The arc explains the puzzle. The same technological progress that lifted billions out of poverty — by making goods cheap and abundant — has, in already-wealthy societies, exposed the constraints that lie beyond goods and services. Those constraints aren’t manufactured inefficiencies; they’re absolute or near-absolute. You cannot scale time. You cannot scale attention. You cannot replicate a particular location or a particular relationship.
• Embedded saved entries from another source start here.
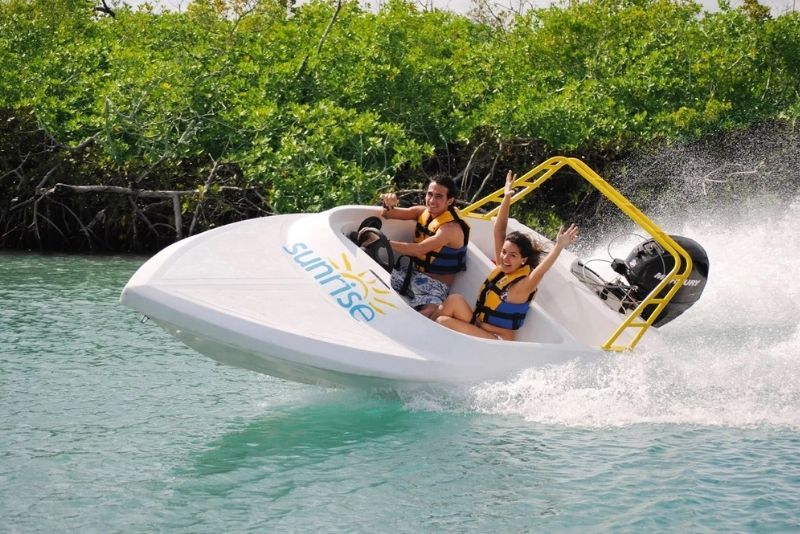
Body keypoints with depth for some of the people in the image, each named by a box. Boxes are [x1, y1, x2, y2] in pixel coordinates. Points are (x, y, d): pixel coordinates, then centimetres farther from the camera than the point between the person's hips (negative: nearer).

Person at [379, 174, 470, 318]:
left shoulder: (451, 229, -21)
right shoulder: (423, 212, 2)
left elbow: (418, 250, -30)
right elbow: (388, 214, 3)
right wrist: (388, 205, -21)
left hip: (435, 285, -7)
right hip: (412, 273, 7)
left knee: (427, 313, -35)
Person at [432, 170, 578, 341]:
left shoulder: (522, 285, -15)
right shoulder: (501, 268, 4)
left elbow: (540, 270, -36)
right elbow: (499, 231, 5)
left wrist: (559, 247, -49)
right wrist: (507, 198, 1)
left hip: (496, 344, -7)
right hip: (478, 334, 7)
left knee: (455, 300, -19)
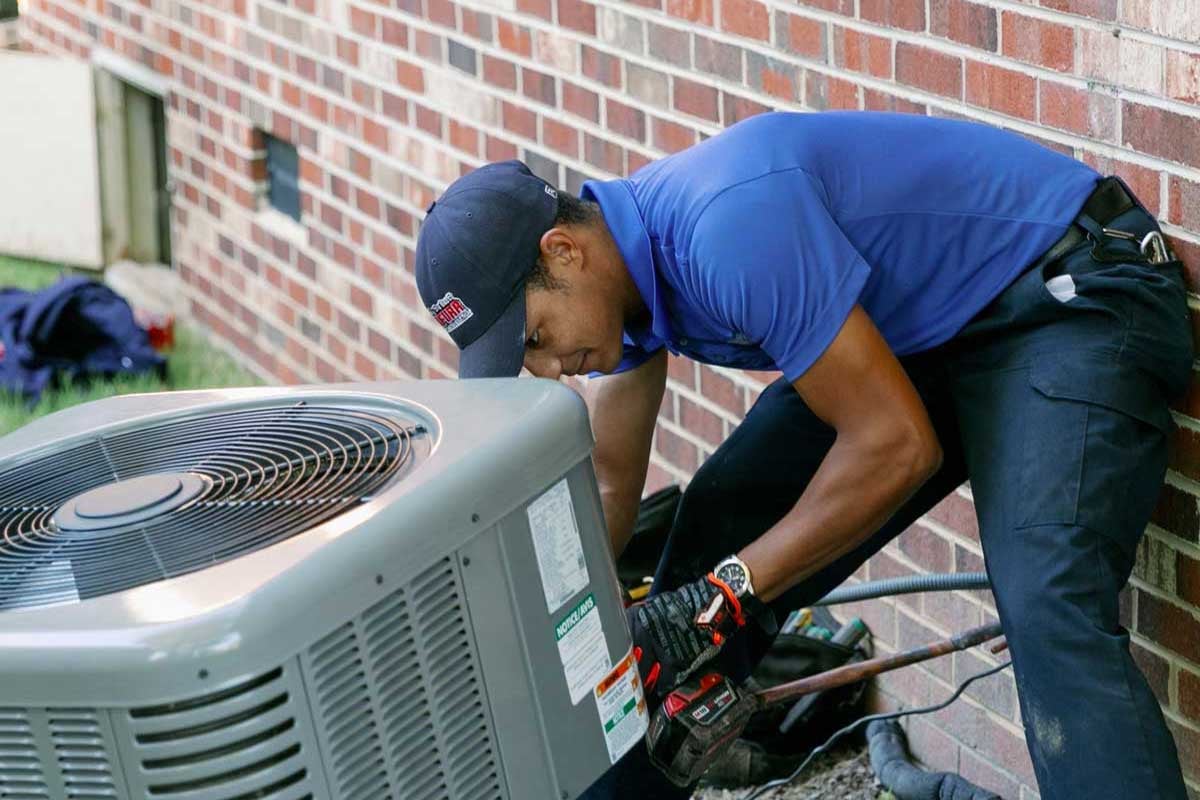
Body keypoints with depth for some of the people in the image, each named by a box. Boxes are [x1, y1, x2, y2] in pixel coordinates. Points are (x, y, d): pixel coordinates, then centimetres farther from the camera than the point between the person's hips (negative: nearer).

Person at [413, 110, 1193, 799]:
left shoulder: (727, 228, -31)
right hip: (932, 334, 9)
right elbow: (607, 488, 10)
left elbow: (896, 444, -27)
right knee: (719, 521, 5)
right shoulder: (624, 259, -1)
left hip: (1077, 295, -9)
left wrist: (724, 600, -23)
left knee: (1048, 609, -29)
And as more income chases unscalable goods, their prices and the energy spent competing for them rise mechanically.
Two stories are happening at once, and both are true. Globally, technology is producing the greatest welfare gains in human history, especially where consumption is dominated by goods that scale. In advanced economies, technology has revealed what was always going to happen once material scarcity was solved: economic life increasingly revolves around what technology can’t replicate — time, attention, location, status, institutional access, trust, and authentic connection. And as AI now scales the cognitive services that once seemed safe, that revelation is only accelerating.
The progress is real. The squeeze is real. They’re the same story, told from different points along the arc.